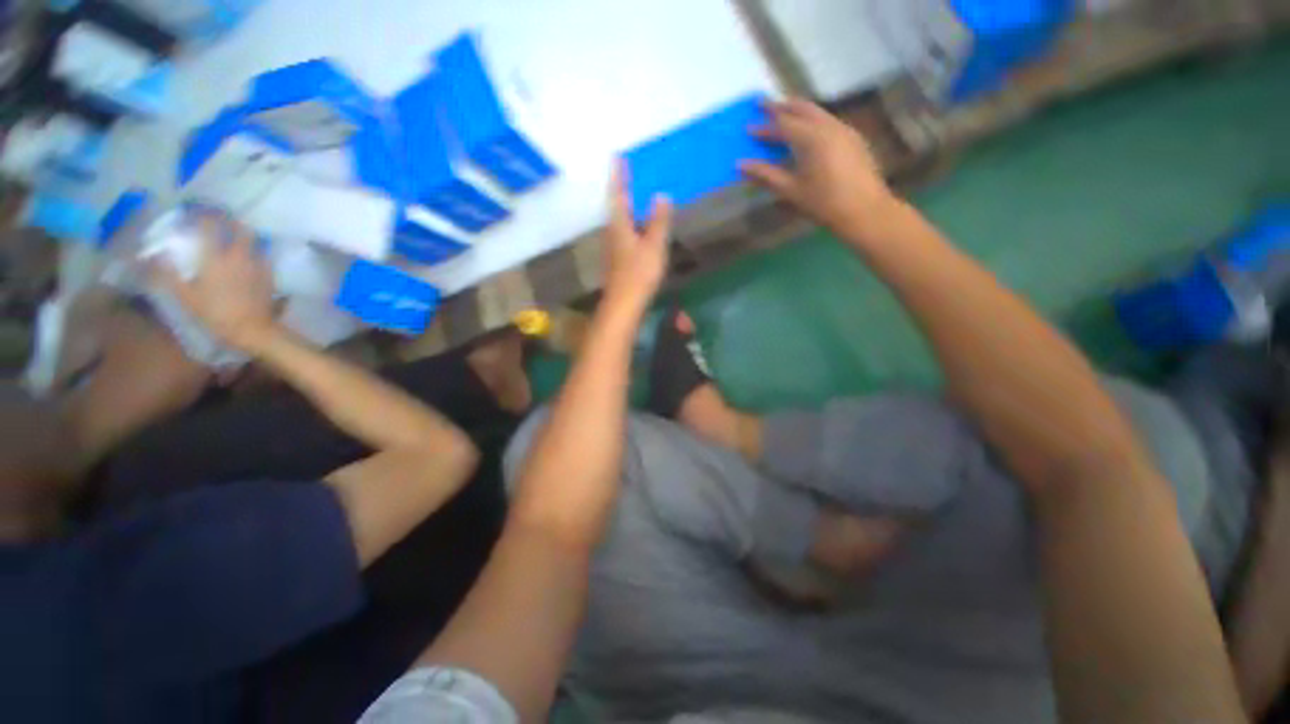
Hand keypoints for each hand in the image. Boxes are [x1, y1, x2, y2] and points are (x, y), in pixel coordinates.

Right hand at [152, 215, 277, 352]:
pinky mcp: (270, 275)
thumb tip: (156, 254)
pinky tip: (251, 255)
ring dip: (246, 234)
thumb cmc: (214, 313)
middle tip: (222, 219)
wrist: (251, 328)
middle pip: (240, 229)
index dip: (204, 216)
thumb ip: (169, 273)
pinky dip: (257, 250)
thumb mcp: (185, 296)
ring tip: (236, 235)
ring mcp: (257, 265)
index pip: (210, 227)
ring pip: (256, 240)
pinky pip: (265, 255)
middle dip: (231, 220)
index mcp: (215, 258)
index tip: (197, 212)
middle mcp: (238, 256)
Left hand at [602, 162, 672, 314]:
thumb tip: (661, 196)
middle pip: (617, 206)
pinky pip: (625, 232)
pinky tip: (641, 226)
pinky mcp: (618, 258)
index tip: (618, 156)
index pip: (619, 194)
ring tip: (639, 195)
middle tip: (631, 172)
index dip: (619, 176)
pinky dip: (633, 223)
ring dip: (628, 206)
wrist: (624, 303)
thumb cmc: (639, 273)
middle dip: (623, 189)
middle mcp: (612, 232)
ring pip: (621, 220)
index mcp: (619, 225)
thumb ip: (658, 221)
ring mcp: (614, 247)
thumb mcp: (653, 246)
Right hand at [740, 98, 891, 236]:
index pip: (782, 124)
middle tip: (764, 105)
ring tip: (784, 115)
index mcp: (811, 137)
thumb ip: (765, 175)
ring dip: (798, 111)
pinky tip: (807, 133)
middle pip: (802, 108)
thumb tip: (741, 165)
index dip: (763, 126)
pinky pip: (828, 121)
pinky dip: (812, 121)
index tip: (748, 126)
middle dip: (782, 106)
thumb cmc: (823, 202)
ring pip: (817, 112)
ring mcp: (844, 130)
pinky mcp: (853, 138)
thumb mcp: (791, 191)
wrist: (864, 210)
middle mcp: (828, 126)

○ ○ ○ ○

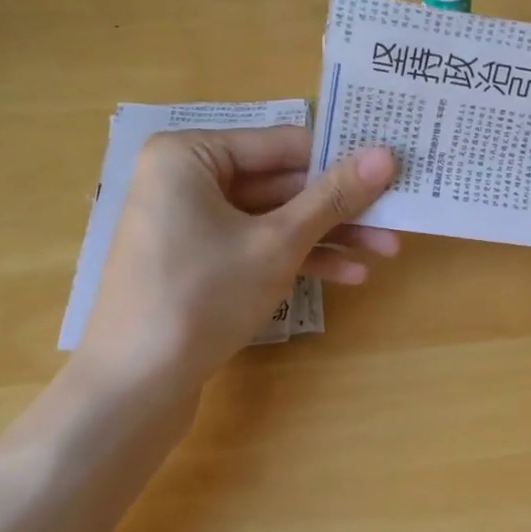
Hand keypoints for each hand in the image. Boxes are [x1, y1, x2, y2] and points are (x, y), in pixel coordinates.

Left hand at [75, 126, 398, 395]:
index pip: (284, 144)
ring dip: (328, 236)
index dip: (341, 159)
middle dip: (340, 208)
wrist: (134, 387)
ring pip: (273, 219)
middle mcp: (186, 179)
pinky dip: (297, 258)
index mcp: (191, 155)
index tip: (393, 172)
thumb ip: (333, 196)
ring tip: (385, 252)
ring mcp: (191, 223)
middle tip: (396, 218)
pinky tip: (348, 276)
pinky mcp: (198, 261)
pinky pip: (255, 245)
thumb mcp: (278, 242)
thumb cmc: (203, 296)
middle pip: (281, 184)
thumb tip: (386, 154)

○ ○ ○ ○

Retype word for word everything in the listing above from the line that holds "pinky dip: (257, 250)" down to the line that holds "pinky mcp: (618, 258)". Keep both end lines and leave out the rest.

pinky dip: (257, 250)
thumb mcp: (185, 296)
ring tip: (236, 235)
ring mcp: (257, 265)
index pip: (210, 227)
ring pip: (256, 240)
pinky pip: (265, 255)
middle dip: (231, 220)
index mcp: (215, 258)
index tip: (197, 212)
middle mcp: (238, 256)
Left hand at [602, 162, 672, 314]:
thumb tip: (661, 196)
middle pip: (617, 206)
pinky pip: (625, 232)
pinky tip: (641, 226)
pinky mcp: (618, 258)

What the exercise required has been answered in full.